Pagina:Rusconi - Teatro completo di Shakspeare, 1858, I-II.djvu/721

ATTO QUARTO




SCENA I.

Il campo di Cesare in Alessandria.

Entrano Cesare, leggendo una lettera, Agrippa, Mecenate, ed altri.

Ces. Fanciullo mi chiama, e mi minaccia come se avesse potenza di cacciarmi d’Egitto? Fece battere colle verghe il mio messaggero e mi sfida a singolar battaglia?... Cesare contro Antonio!!! — Il vecchio libertino sappia che v’hanno molte altre vie per me al morire: frattanto mi rido del suo cartello.

Mec. Cesare debbe conoscere che, personaggio sì alto come è Antonio, non diventa furioso che per disperazione; è una preda stanca, che sta per arrendersi. Non gli date posa: approfittate del suo turbamento: non mai il furore seppe conservarsi o difendersi.

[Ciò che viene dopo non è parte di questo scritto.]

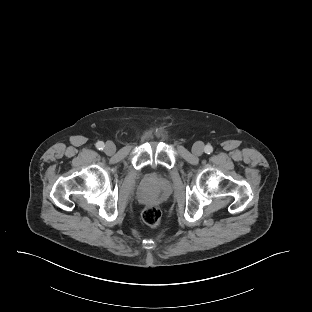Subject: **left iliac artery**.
Listing matches in <instances>:
<instances>
[{
    "label": "left iliac artery",
    "instance_id": "1",
    "mask_svg": "<svg viewBox=\"0 0 312 312\" xmlns=\"http://www.w3.org/2000/svg\"><path fill=\"white\" fill-rule=\"evenodd\" d=\"M213 152V147L211 145L205 146V153L210 154Z\"/></svg>",
    "mask_w": 312,
    "mask_h": 312
}]
</instances>
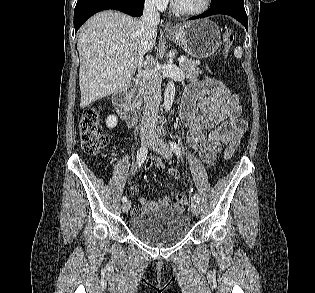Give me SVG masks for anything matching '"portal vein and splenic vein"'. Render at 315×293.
<instances>
[{
    "instance_id": "1",
    "label": "portal vein and splenic vein",
    "mask_w": 315,
    "mask_h": 293,
    "mask_svg": "<svg viewBox=\"0 0 315 293\" xmlns=\"http://www.w3.org/2000/svg\"><path fill=\"white\" fill-rule=\"evenodd\" d=\"M178 61H179V63H184L186 61V59L184 57H180L178 59ZM125 65H127V64L125 63Z\"/></svg>"
}]
</instances>
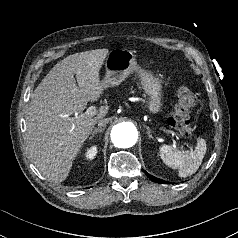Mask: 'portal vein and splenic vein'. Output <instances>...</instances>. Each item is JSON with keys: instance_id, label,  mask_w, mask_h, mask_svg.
<instances>
[{"instance_id": "obj_1", "label": "portal vein and splenic vein", "mask_w": 238, "mask_h": 238, "mask_svg": "<svg viewBox=\"0 0 238 238\" xmlns=\"http://www.w3.org/2000/svg\"><path fill=\"white\" fill-rule=\"evenodd\" d=\"M96 114H97V109H96L95 106H90V107L86 110V112L84 113V115H88V116H94V115H96ZM75 117H77V115H76ZM173 146L176 147V142H175V141H173Z\"/></svg>"}]
</instances>
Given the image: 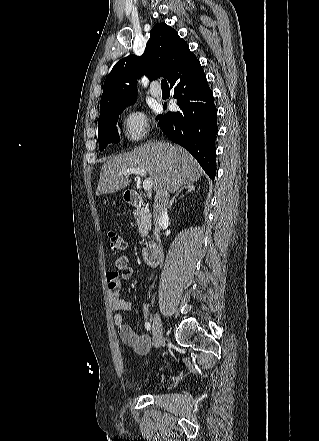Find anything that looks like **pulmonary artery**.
Masks as SVG:
<instances>
[{
    "mask_svg": "<svg viewBox=\"0 0 319 441\" xmlns=\"http://www.w3.org/2000/svg\"><path fill=\"white\" fill-rule=\"evenodd\" d=\"M150 93H151L152 96H154V97H160V96L162 95V91H161V89H159V88H157V87H155V86H152V87L150 88Z\"/></svg>",
    "mask_w": 319,
    "mask_h": 441,
    "instance_id": "pulmonary-artery-1",
    "label": "pulmonary artery"
}]
</instances>
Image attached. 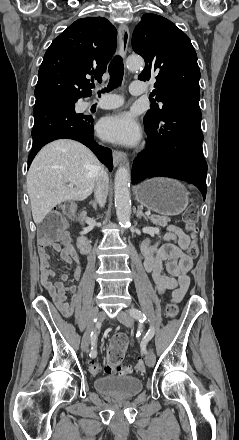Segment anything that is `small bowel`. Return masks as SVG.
Wrapping results in <instances>:
<instances>
[{"label": "small bowel", "instance_id": "obj_1", "mask_svg": "<svg viewBox=\"0 0 239 440\" xmlns=\"http://www.w3.org/2000/svg\"><path fill=\"white\" fill-rule=\"evenodd\" d=\"M191 240L182 229L169 226L161 241L151 243L145 241L141 246L144 257L145 270L151 274L154 286L158 293L172 290V301L180 302L190 284L189 272L193 266V258L187 254ZM49 249L59 253L63 261L73 267L71 274H63L59 281L53 282L54 270L50 265ZM39 259L41 268V283L52 297L60 312L69 317L73 314L77 299L76 285L68 284L80 276V262L75 249L70 245L52 243L47 247L39 246ZM163 265L169 275L162 273ZM72 294L68 300L67 295Z\"/></svg>", "mask_w": 239, "mask_h": 440}]
</instances>
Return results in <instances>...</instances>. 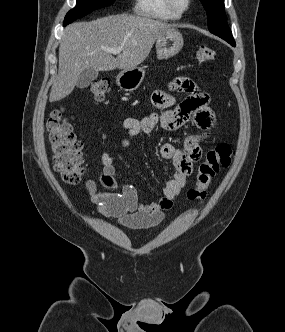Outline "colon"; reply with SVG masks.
I'll list each match as a JSON object with an SVG mask.
<instances>
[{"label": "colon", "instance_id": "5ec220e1", "mask_svg": "<svg viewBox=\"0 0 285 332\" xmlns=\"http://www.w3.org/2000/svg\"><path fill=\"white\" fill-rule=\"evenodd\" d=\"M196 59L200 65H208L217 59V53L207 45H200L196 50ZM108 89L109 83L105 79L94 81L89 87L91 96L96 102L104 99ZM46 127L55 170L66 183H78L85 172L82 141L76 137L62 109L51 113ZM233 153L228 144L217 145L206 152L197 170L195 186L187 193L189 199L202 202L206 198L212 179L222 169L229 167Z\"/></svg>", "mask_w": 285, "mask_h": 332}]
</instances>
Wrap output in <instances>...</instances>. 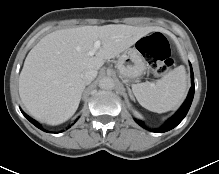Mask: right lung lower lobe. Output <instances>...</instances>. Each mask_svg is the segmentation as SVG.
<instances>
[{
    "label": "right lung lower lobe",
    "instance_id": "right-lung-lower-lobe-1",
    "mask_svg": "<svg viewBox=\"0 0 219 174\" xmlns=\"http://www.w3.org/2000/svg\"><path fill=\"white\" fill-rule=\"evenodd\" d=\"M22 113H23L24 116H25L32 124H34L37 128H39V129H41V130L47 132L46 130H44V129L41 127V125H40L38 122H36L35 120H33L32 118H30L29 116H27L23 111H22Z\"/></svg>",
    "mask_w": 219,
    "mask_h": 174
}]
</instances>
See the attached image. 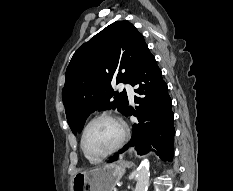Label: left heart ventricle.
Here are the masks:
<instances>
[{"label":"left heart ventricle","mask_w":233,"mask_h":191,"mask_svg":"<svg viewBox=\"0 0 233 191\" xmlns=\"http://www.w3.org/2000/svg\"><path fill=\"white\" fill-rule=\"evenodd\" d=\"M119 124L108 119L95 121L87 130L85 146L92 155H100L111 149L119 140Z\"/></svg>","instance_id":"1"}]
</instances>
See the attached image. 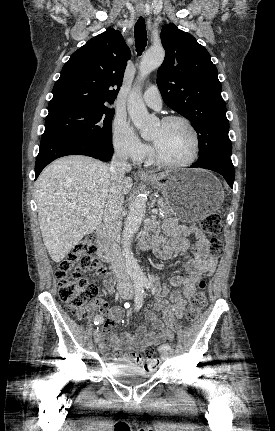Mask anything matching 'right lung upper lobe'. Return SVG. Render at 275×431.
Returning <instances> with one entry per match:
<instances>
[{"label":"right lung upper lobe","mask_w":275,"mask_h":431,"mask_svg":"<svg viewBox=\"0 0 275 431\" xmlns=\"http://www.w3.org/2000/svg\"><path fill=\"white\" fill-rule=\"evenodd\" d=\"M130 50L119 31L108 28L75 51L53 87L48 111L113 103Z\"/></svg>","instance_id":"right-lung-upper-lobe-1"}]
</instances>
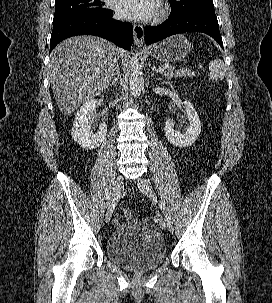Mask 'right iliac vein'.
Instances as JSON below:
<instances>
[{"mask_svg": "<svg viewBox=\"0 0 272 303\" xmlns=\"http://www.w3.org/2000/svg\"><path fill=\"white\" fill-rule=\"evenodd\" d=\"M123 187H124L123 178H122V176L118 175L116 177V180H115V183H114L112 198L109 202V205H108V208H107V211H106V215H105V221L106 222H109L111 217H112V214H113L114 208L117 204V201H118V199L120 198V196L122 194Z\"/></svg>", "mask_w": 272, "mask_h": 303, "instance_id": "right-iliac-vein-1", "label": "right iliac vein"}]
</instances>
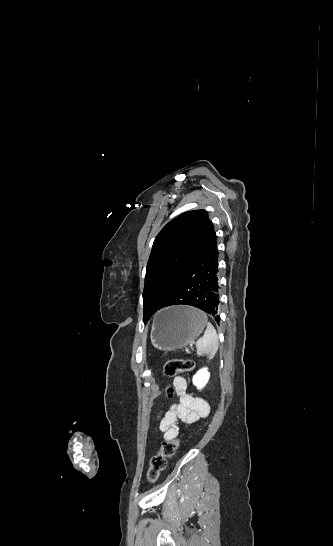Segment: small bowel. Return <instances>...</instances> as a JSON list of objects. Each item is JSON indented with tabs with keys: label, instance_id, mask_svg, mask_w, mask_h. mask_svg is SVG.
<instances>
[{
	"label": "small bowel",
	"instance_id": "c3829d8e",
	"mask_svg": "<svg viewBox=\"0 0 333 546\" xmlns=\"http://www.w3.org/2000/svg\"><path fill=\"white\" fill-rule=\"evenodd\" d=\"M173 388L178 396V402L170 406L159 424L164 440H172L178 436L179 422L193 426L210 413V406L206 401L188 393V383L184 377H175Z\"/></svg>",
	"mask_w": 333,
	"mask_h": 546
}]
</instances>
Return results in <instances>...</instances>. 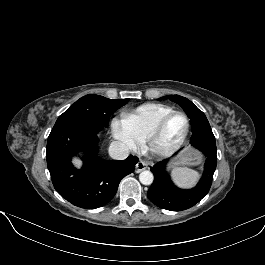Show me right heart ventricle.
<instances>
[{
    "mask_svg": "<svg viewBox=\"0 0 265 265\" xmlns=\"http://www.w3.org/2000/svg\"><path fill=\"white\" fill-rule=\"evenodd\" d=\"M173 109L159 103H146L122 114L127 128L139 140H143L156 122Z\"/></svg>",
    "mask_w": 265,
    "mask_h": 265,
    "instance_id": "e07e8e85",
    "label": "right heart ventricle"
}]
</instances>
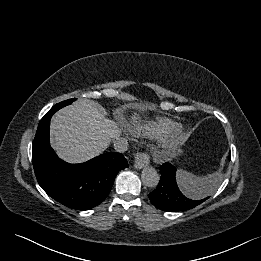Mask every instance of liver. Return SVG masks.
I'll list each match as a JSON object with an SVG mask.
<instances>
[{
  "instance_id": "obj_1",
  "label": "liver",
  "mask_w": 261,
  "mask_h": 261,
  "mask_svg": "<svg viewBox=\"0 0 261 261\" xmlns=\"http://www.w3.org/2000/svg\"><path fill=\"white\" fill-rule=\"evenodd\" d=\"M139 120L134 113L131 121ZM117 123L105 117L93 100L80 99L59 110L51 121L52 147L69 163H81L101 154L112 139L119 137Z\"/></svg>"
}]
</instances>
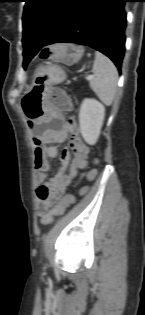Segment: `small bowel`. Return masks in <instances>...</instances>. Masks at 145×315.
I'll use <instances>...</instances> for the list:
<instances>
[{
    "mask_svg": "<svg viewBox=\"0 0 145 315\" xmlns=\"http://www.w3.org/2000/svg\"><path fill=\"white\" fill-rule=\"evenodd\" d=\"M71 134L69 145L75 153L68 172H65L70 158V151L65 148L60 157V167L58 173L47 183L46 173L49 170V158L58 155V146L49 144L51 140L62 142ZM31 147H34V167L36 169L35 182L38 185V214L43 225L49 224L47 221L49 208L65 193L67 188L76 180L78 172L87 167L89 149L87 145L75 133V123L69 120L65 128L52 136L51 131H46L41 140H31ZM96 175L95 170L87 173L89 180Z\"/></svg>",
    "mask_w": 145,
    "mask_h": 315,
    "instance_id": "c3829d8e",
    "label": "small bowel"
}]
</instances>
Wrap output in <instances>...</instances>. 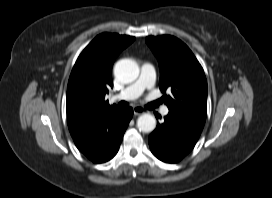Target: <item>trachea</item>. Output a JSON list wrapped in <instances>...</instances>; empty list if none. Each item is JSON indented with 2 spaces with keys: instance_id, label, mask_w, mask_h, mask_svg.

Ces. Annunziate ai nostri valenti ufficiali, che dimani ingaggieremo l’ultima di tante battaglie. Abbiamo nel nostro campo abbastanza disertori del suo esercito, per avvilupparlo e prenderlo. Pensate ad eseguire questo comando, e festeggiate l’esercito. Abbondiamo di vettovaglie, e ha meritato che si tratti con profusione. — Infelice Antonio!

SCENA II.

Alessandria. — Una stanza nel palazzo.

Entrano Antonio, Cleopatra, Enobarbo, Carmiana, Iras, Alexa, ed altri.

Ant. Ei non vuol combatter meco, Domizio?

Enob. No.

Ant. Perchè rifiuta?

Enob. Perchè pensa che essendo venti volte più fortunato di voi, starebbe come venti contr’uno.

Ant. Dimani, soldato, per mare e per terra pugnerò, e o vivrò, o morendo laverò il mio onore offuscato in un sangue che lo farà rivivere. Sei disposto a combattere?